Meio Ambiente

O Meio Ambiente a Favor do Povo

Tamoios News
foz do acaraú final

Por João Pedro Néia

Na semana do meio ambiente, Ubatuba realiza o VI Festival da Mata Atlântica, Florestas, Rios e Mares, evento que vai até o dia 7 de junho e conta com diversas atividades voltadas à causa ambiental.

O portal Tamoios News aproveitou a efervescência que o festival injeta na cidade para conversar com o secretário do meio ambiente, Juan Blanco Prada, sobre os inúmeros problemas da região. Filho de espanhóis que vieram para o Brasil durante a ditadura do General Franco, Juan morou uma década nos EUA, onde se formou em Gestão Ambiental e Agroecologia e se envolveu de forma intensa com movimentos sociais e ambientalistas.

Defensor do pequeno agricultor e da economia solidária, o secretário falou de temas como as invasões ambientais, a poluição dos rios, a falta de uma coleta seletiva de lixo na cidade, e o recente projeto de lei 37/15, que protege as cachoeiras da cidade de intervenções das empresas: “Uma vitória”, garante.

“Mais que um ambientalista, eu luto pela justiça sócio ambiental, acho que uma não pode se separar da outra”, diz.

+ + + + +

| INSTRUÇÕES DO EXERCÍCIO |
[1] Responda com base no texto sobre Ubatuba:
(a) Até que dia vai o VI Festival da Mata Atlântica, Florestas, Rios e Mares?
(b) Em que áreas Juan Blanco Prada se formou nos EUA?
(c) Qual é o número do projeto de lei que protege as cachoeiras da cidade?
[2] Por favor, retome o texto sobre Ubatuba logo após a última frase apresentada.
As linhas abaixo provêm de outra fonte.

| DADOS FORNECIDOS |
+ + + + +

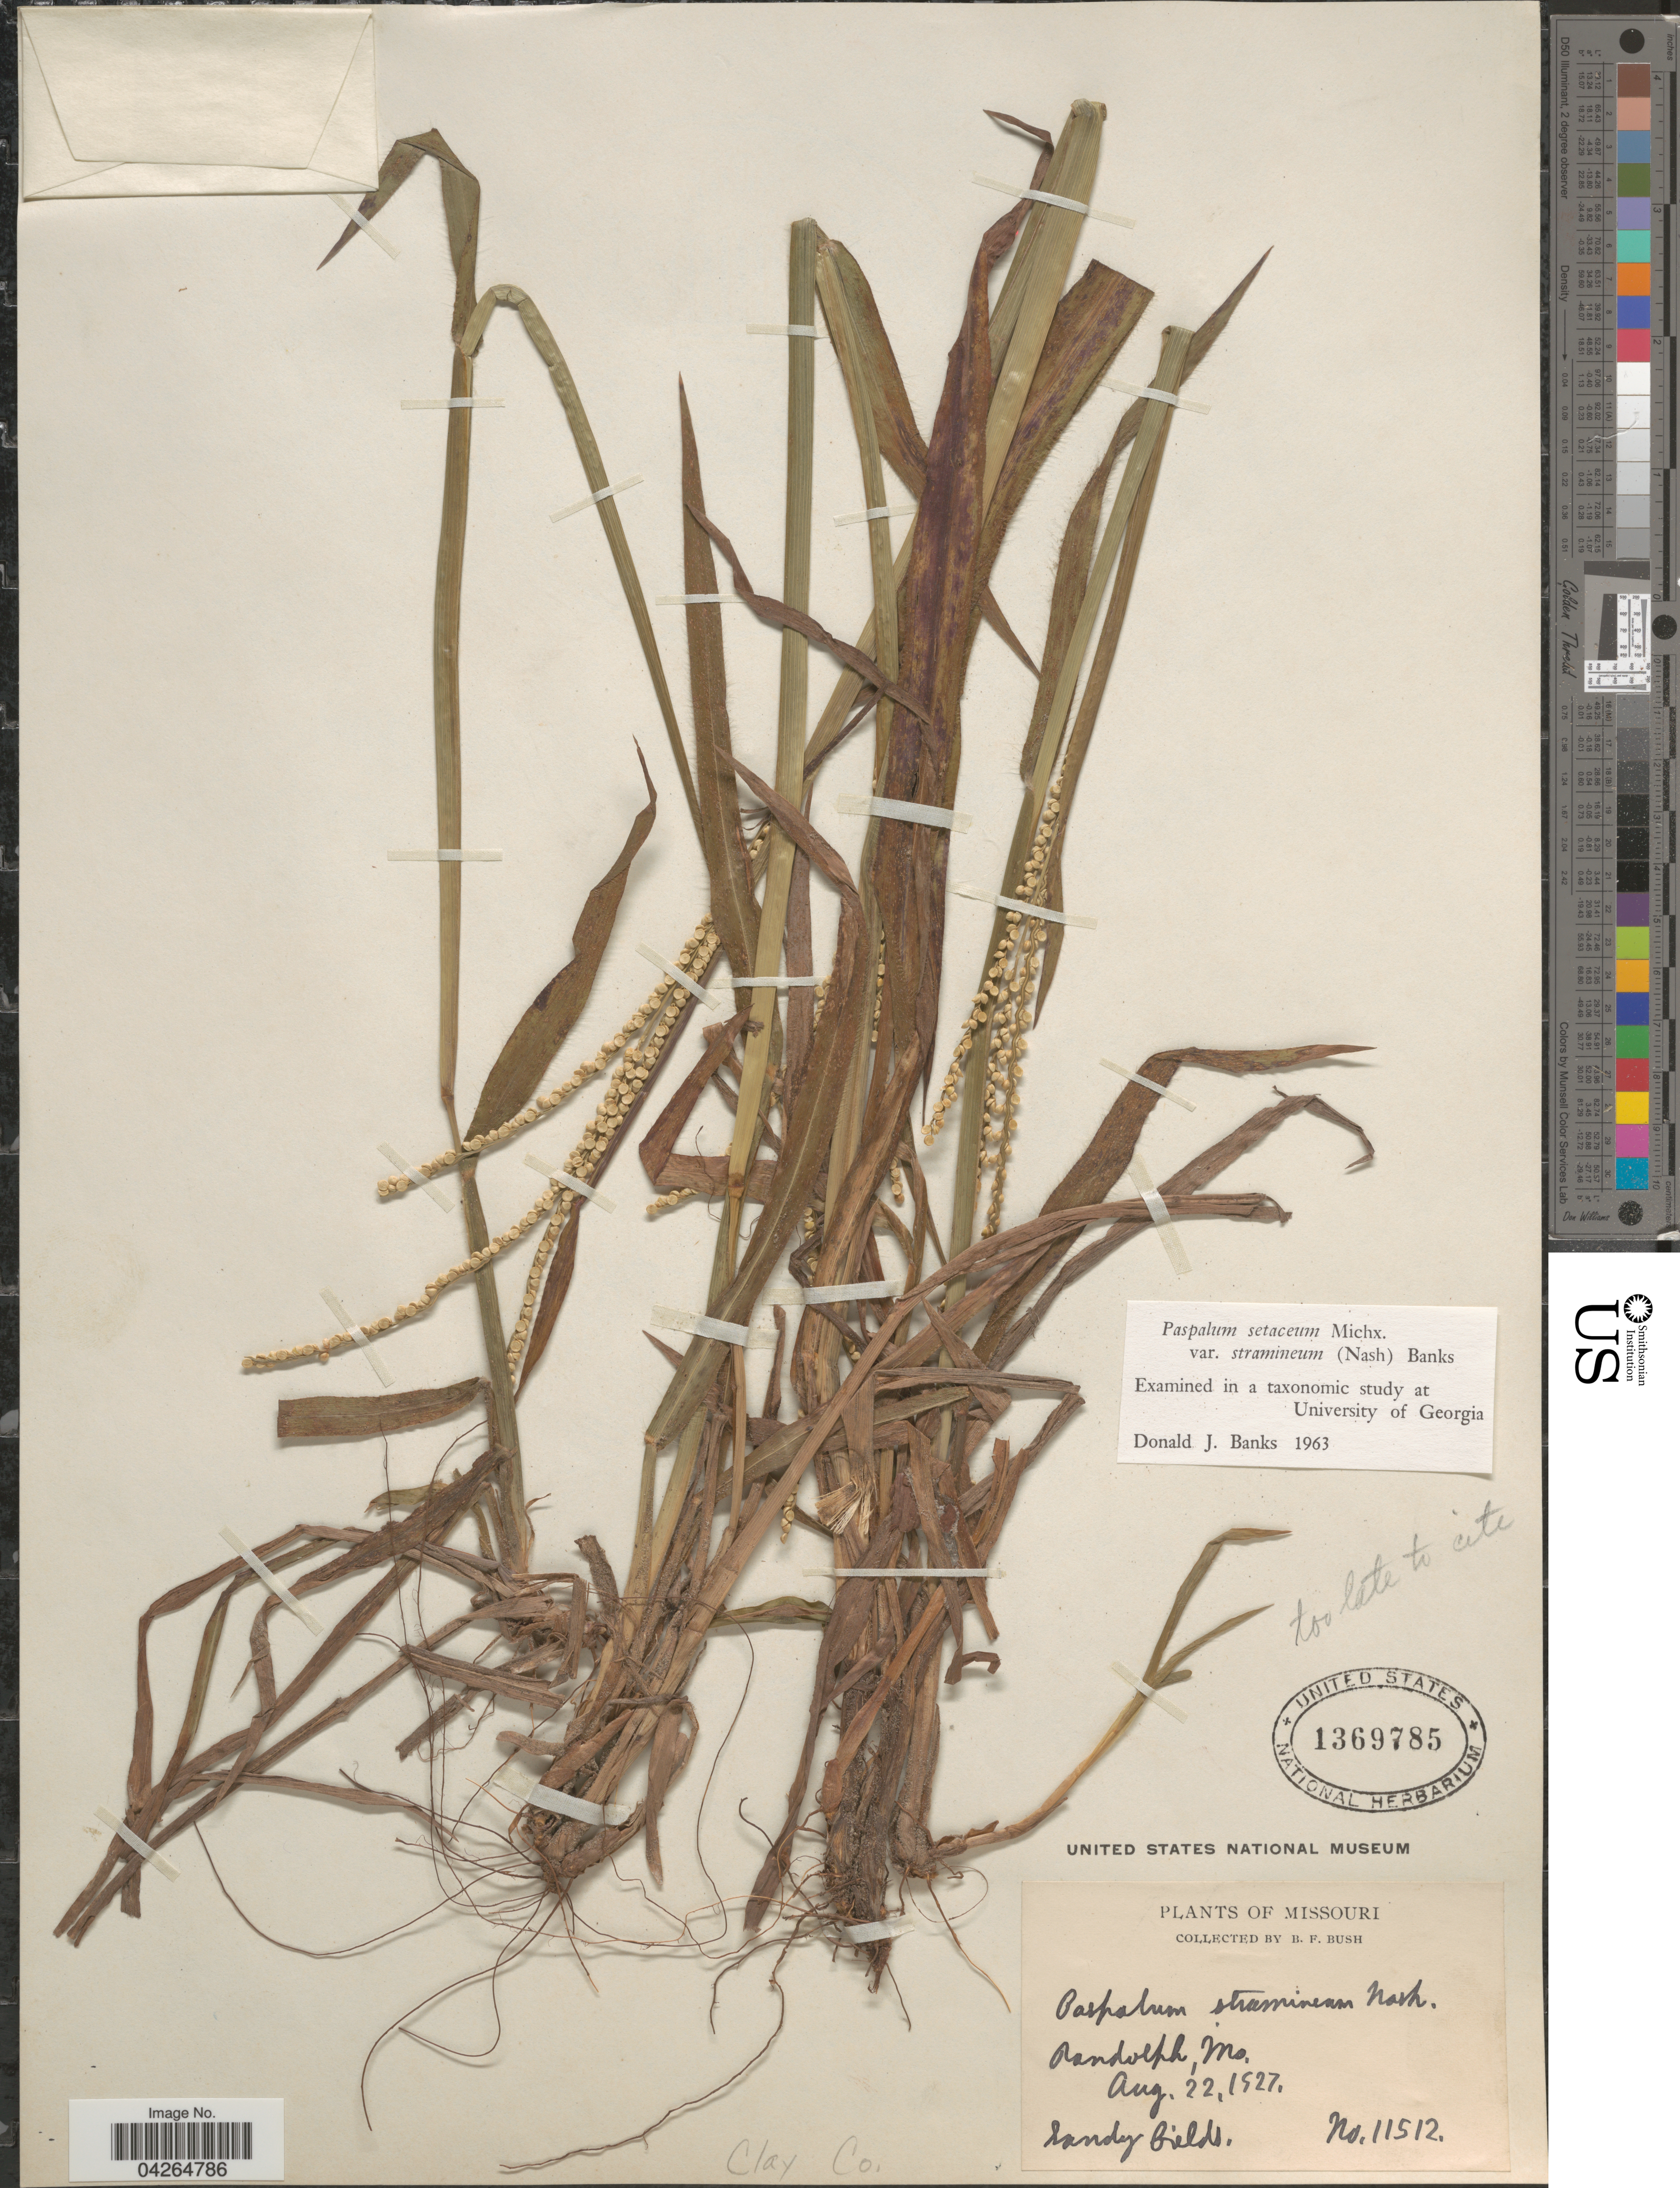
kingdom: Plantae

+ + + + +

| RESPOSTAS EM ORDEM |
[1]
(a) Até o dia 7 de junho.
(b) Gestão Ambiental e Agroecologia.
(c) 37/15.

[2]
Tamoios News – Qual a importância do festival para Ubatuba?

Juan Blanco Prada – O Festival já está na sexta edição e a gente está mudando um pouco o patamar dele, que era uma coisa mais doméstica. A gente sabia desde o princípio que o festival tem um potencial muito grande de virar uma marca cultural de Ubatuba. Ele tem tudo a ver com o que é o nosso território. A mata atlântica define Ubatuba. E o festival tem esse sobrenome (Floresta, Rios e Mares) porque são uma coisa tão importante, uma cidade com 11 rios e infinitos córregos, e, claro, o mar. Não dá pra falar de Ubatuba sem pensar no mar. Mas ao mesmo tempo a gente queria divulgar tudo isso. Nossa população não conhece e não interage com a Mata Atlântica. Não sabe que 90% do nosso território é de mata preservada. E tem outro aspecto, que é divulgar isso pra quem vem de fora, que é aquele turismo de verão, de temporada, que fica na areia, gera recursos para a cidade, mas também cria problemas, como saneamento, lixo, trânsito. A gente acha que para o turista, conhecer nossas comunidades tradicionais, nossa culinária caiçara, a mata atlântica, as trilhas de observação de aves, é um potencial imenso e é esse o objetivo do festival.

TN – A poluição dos rios, especialmente o Acaraú, é um problema antigo da cidade. O que tem sido feito pelo poder público?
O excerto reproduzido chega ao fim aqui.